The Monroe school board wants to explore its options before deciding how to pay for a new high school — yes, pay for a new high school already approved by voters.

The problem is that the $82.9 million approved by voters in 2003 is about $36 million less than the building is now estimated to cost. Part of the cost hike is due to a slower-than-anticipated process surrounding a complicated land swap between Middlesex County and the township that needs state Green Acres approval — a delay that has pushed back the start of construction.

As we said in an earlier editorial, there is plenty of blame to go around on this and it is incumbent upon the board to get the project moving.
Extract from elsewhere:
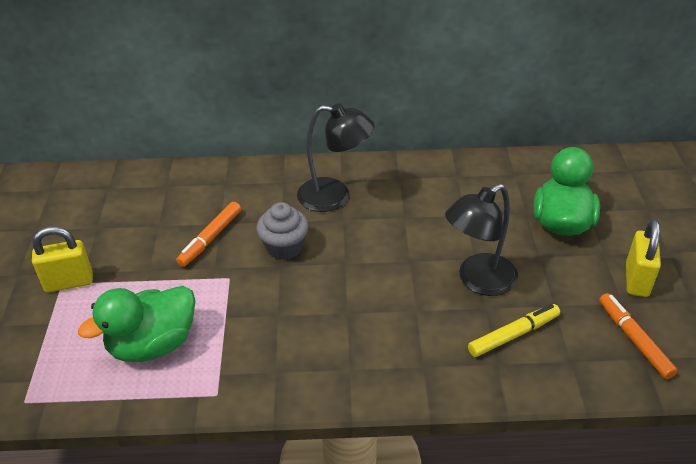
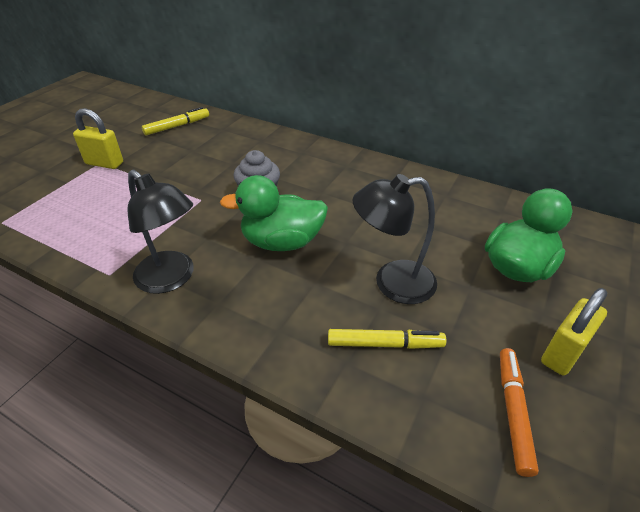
camera: 30 degrees right, 0 degrees up
green duck [78,286,195,362] -> green duck moved to [220,175,328,251]
orange marker [176,202,241,267] -> none
black lamp [297,103,374,212] -> black lamp moved to [127,170,194,294]
none -> yellow marker [142,107,209,135]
The increased price tag, however, has added another wrinkle to a controversial project (there is some opposition to the land swap locally and among the state’s environmental community). Were the state to give final approval tomorrow, the district would still need to figure out how to pay the balance of the project — or whether it might have to scale back its plans.

The board has asked its Finance Committee to look into the matter and may turn to the township for help.

That raises some concerns. The township already has done as much as it can — the land swap made a lot of sense and helped save the district on property acquisition. To ask the township to get further involved would be an abdication of responsibility on the part of the board: A township contribution to the project would not necessarily safe taxpayers money, but would allow the district to reduce the amount for which it seeks approval from the voters. This would be disingenuous — a bureaucratic game of three-card monte.

It also would be a financial mistake: The board can charge Jamesburg for a portion of the interest on the high school project, because Jamesburg accounts for about a fifth of the student body; the township cannot. That would lessen Jamesburg’s potential contribution (I don’t wish to imply that the district should soak Jamesburg, but that the borough should pay its fair share).
In the end, I think there is only one legitimate option: Scale back the design for the new school, cutting its potential pricetag, and ask voters to fund that figure. It is the only fair thing to do.